Enfin le jour baisse, des rires, des voix, se font entendre et s’approchent peu à peu… Ce sont bien des femmes, et, parmi elles, il en distingue plusieurs, devenues de viles servantes, qu’autrefois il a connues chez lui, libres et respectées. Mais, dans le nombre, il en est aussi qui sont des femmes dinkas ; il ne peut donc se montrer sans péril, et, le cœur palpitant d’anxiété, il se demande si, derrière celles-là, quelqu’une des Moselmiès restera seule…

O bonheur ! les outres et les cruches sont pleines, l’obscurité se fait, toutes s’éloignent, une seule reste en arrière. Assise mélancoliquement à la margelle du puits, elle a les yeux tournés du côté du ciel où doit être le pays moselmiès.

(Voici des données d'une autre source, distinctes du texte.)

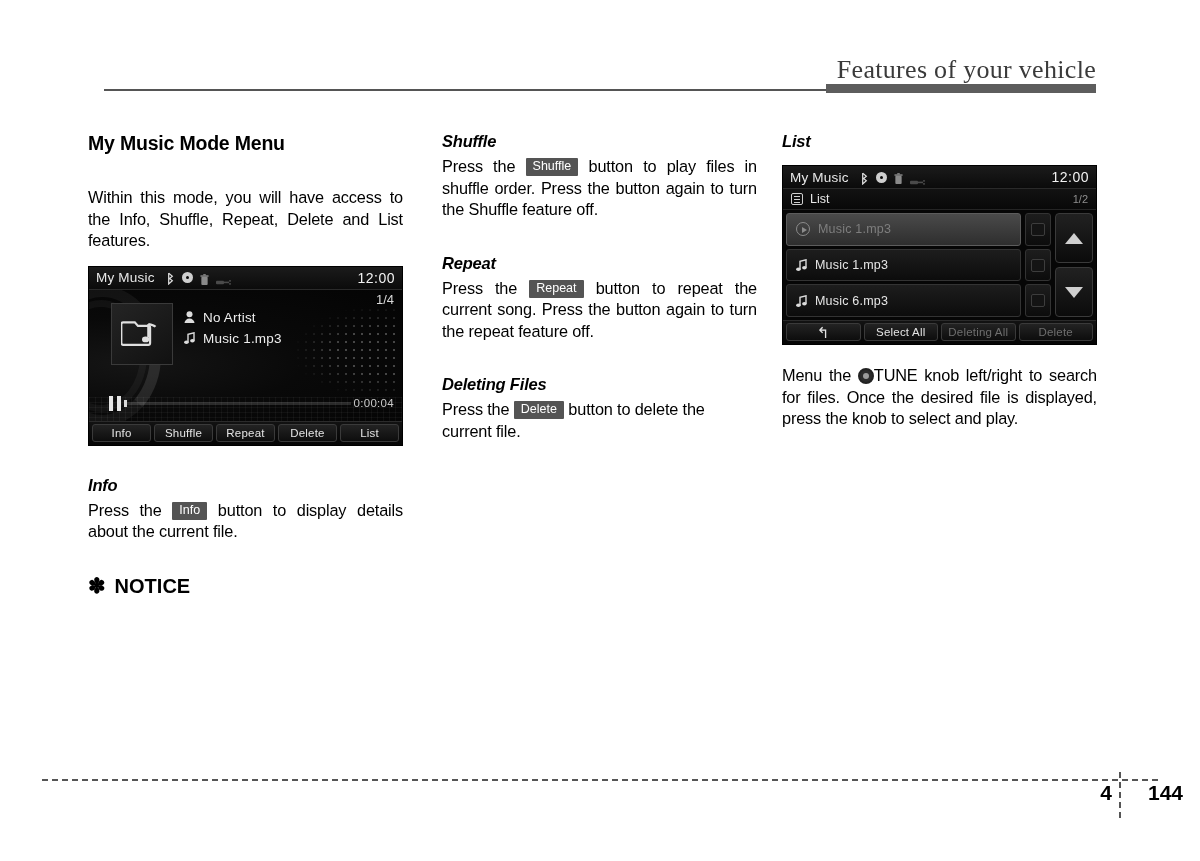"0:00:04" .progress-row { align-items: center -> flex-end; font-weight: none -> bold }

Elle demeure ainsi quelque temps solitaire, puis elle soupire et va reprendre à regret son fardeau, lorsqu’au mouvement de sa tête sa chevelure se déploie : c’est bien une Moselmiès ; ses longs cheveux ont roulé jusqu’à terre, et les négresses dinkas ont, comme leurs maris, une chevelure laineuse qu’on ne saurait confondre avec celle des femmes de sa tribu. Ali n’hésite plus et sort aussitôt de son asile, tendant les bras en avant d’un air suppliant, comme pour rassurer la femme, et arrêter sur ses lèvres l’exclamation d’effroi près de s’en échapper.

Interdite, en effet, la femme se tait et reconnaît Ali.

— Malheureux ! s’écrie-t-elle, que viens-tu chercher ici ? C’est la mort, si l’on te découvre.